Published: 9 April 2009



At present, we have very limited ability to compare public health activity across jurisdictions and countries, or even to ascertain differences in what is considered to be a public health activity. Existing standardised health classifications do not capture important dimensions of public health, which include its functions, the methods and interventions used to achieve these, the health issues and determinants of health that public health activities address, the resources and infrastructure they use, and the settings in which they occur. A classification that describes these dimensions will promote consistency in collecting and reporting information about public health programs, expenditure, workforce and performance. This paper describes the development of an initial version of such a classification.
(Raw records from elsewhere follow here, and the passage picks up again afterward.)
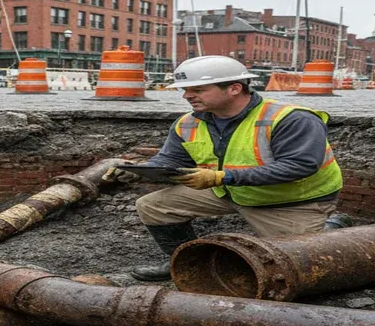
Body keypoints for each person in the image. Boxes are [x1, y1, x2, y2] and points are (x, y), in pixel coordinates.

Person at [106, 55, 342, 281]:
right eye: (185, 90)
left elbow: (299, 167)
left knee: (302, 264)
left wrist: (221, 176)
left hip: (291, 200)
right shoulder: (189, 122)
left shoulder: (290, 119)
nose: (187, 96)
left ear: (234, 88)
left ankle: (334, 225)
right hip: (229, 190)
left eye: (197, 90)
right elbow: (170, 160)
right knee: (153, 206)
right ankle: (183, 262)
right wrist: (139, 170)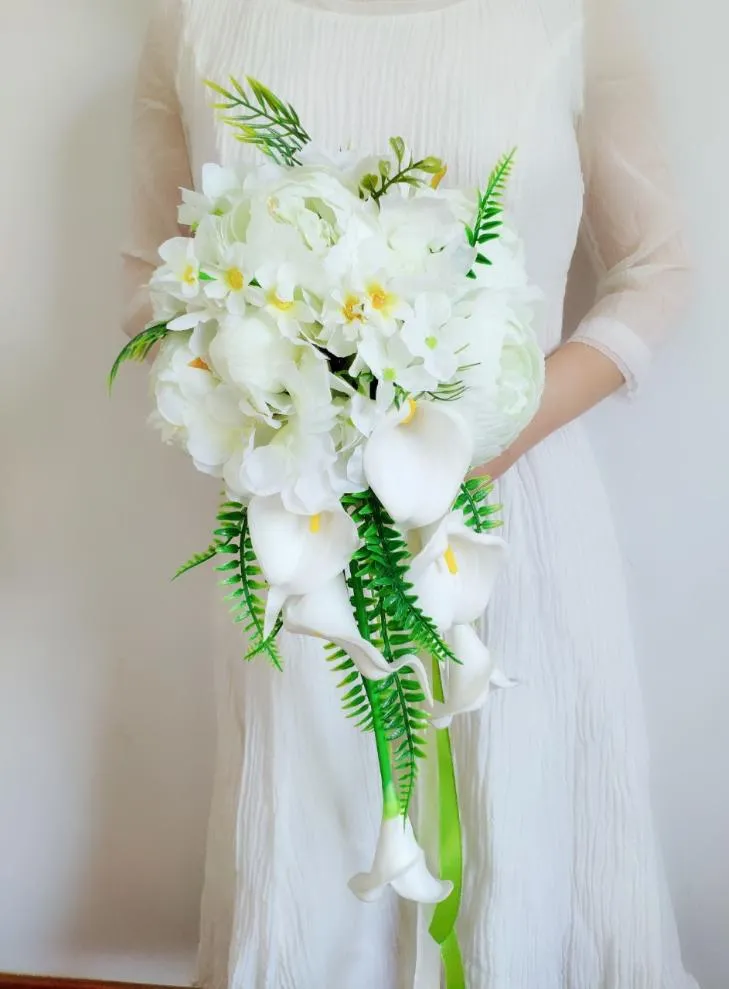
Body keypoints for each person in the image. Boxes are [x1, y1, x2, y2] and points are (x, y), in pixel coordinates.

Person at [122, 0, 696, 986]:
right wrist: (273, 406)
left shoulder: (573, 15)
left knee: (523, 829)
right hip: (300, 531)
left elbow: (655, 268)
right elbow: (154, 282)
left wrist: (491, 432)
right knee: (315, 854)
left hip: (515, 517)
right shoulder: (195, 19)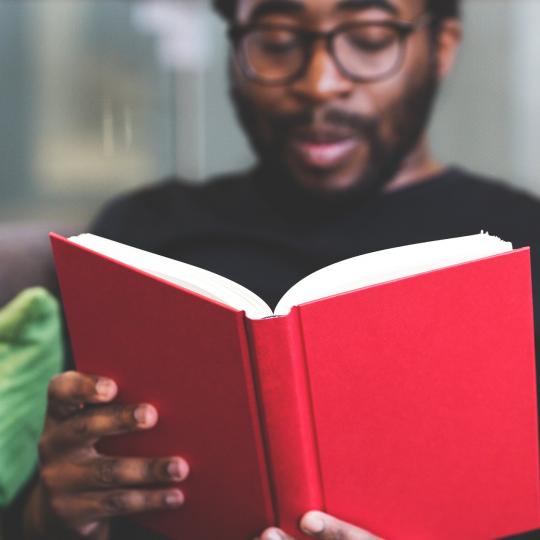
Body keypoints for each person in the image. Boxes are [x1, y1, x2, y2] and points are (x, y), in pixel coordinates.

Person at [7, 0, 540, 538]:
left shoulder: (522, 240)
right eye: (278, 42)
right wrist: (58, 513)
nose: (320, 83)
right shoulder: (136, 238)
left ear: (442, 47)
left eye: (371, 40)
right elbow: (57, 499)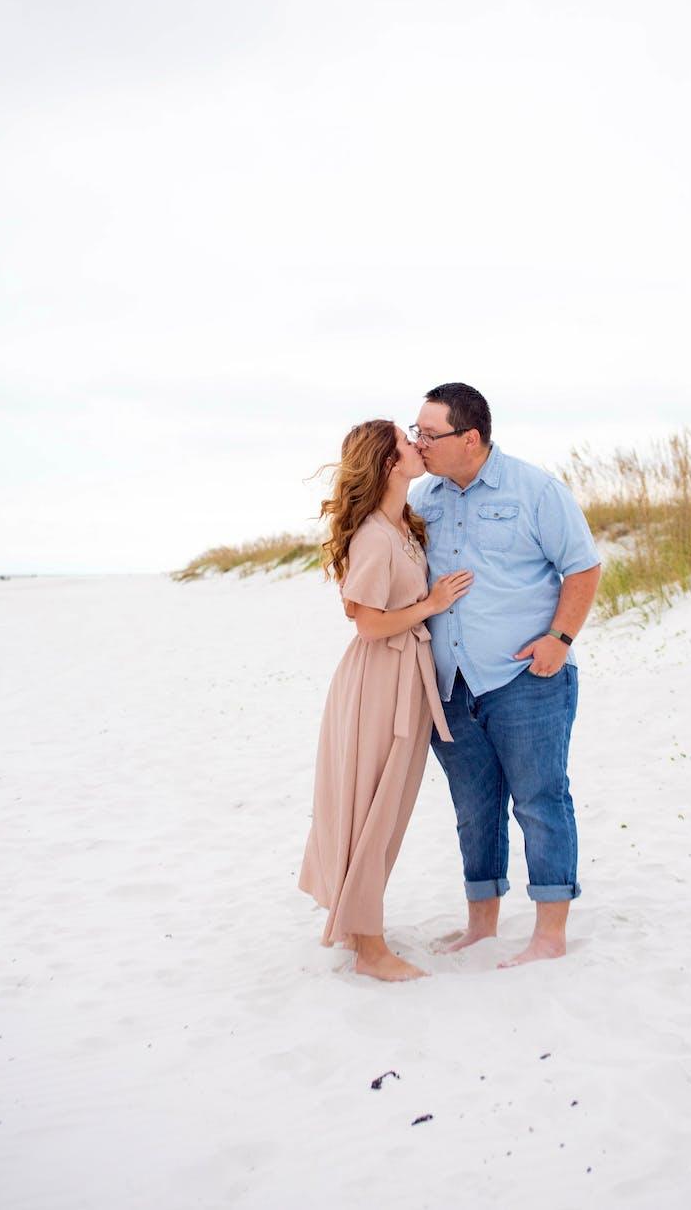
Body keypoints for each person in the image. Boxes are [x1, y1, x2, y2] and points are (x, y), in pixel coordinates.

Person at [408, 383, 601, 967]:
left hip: (525, 679)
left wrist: (559, 639)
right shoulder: (422, 498)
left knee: (540, 801)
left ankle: (549, 935)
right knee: (475, 809)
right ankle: (482, 926)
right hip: (451, 684)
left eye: (429, 433)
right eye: (414, 431)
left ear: (470, 438)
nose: (419, 444)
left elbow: (583, 566)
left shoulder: (536, 490)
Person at [298, 419, 473, 981]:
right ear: (389, 462)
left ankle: (361, 928)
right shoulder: (375, 533)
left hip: (402, 677)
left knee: (385, 808)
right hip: (379, 682)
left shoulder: (401, 524)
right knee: (373, 808)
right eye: (407, 441)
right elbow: (368, 623)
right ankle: (370, 950)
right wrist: (432, 603)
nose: (417, 446)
We used open-source Protégé software and published procedures to construct an ontology of public health, which forms the basis of the classification. We reviewed existing definitions of public health, descriptions of public health functions and classifications to develop the scope, domain, and multidimensional class structure of the ontology. These were then refined through a series of consultations with public health experts from across Australia, culminating in an initial classification framework.


The public health classification consists of six top-level classes: public health 'Functions'; 'Health Issues'; 'Determinants of Health'; 'Settings'; 'Methods' of intervention; and 'Resources and Infrastructure'. Existing classifications (such as the international classifications of diseases, disability and functioning and external causes of injuries) can be used to further classify large parts of the classes 'Health Issues', 'Settings' and 'Resources and Infrastructure', while new subclass structures are proposed for the classes of public health 'Functions', 'Determinants of Health' and 'Interventions'.


The public health classification captures the important dimensions of public health activity. It will facilitate the organisation of information so that it can be used to address questions relating to any of these dimensions, either singly or in combination. The authors encourage readers to use the classification, and to suggest improvements.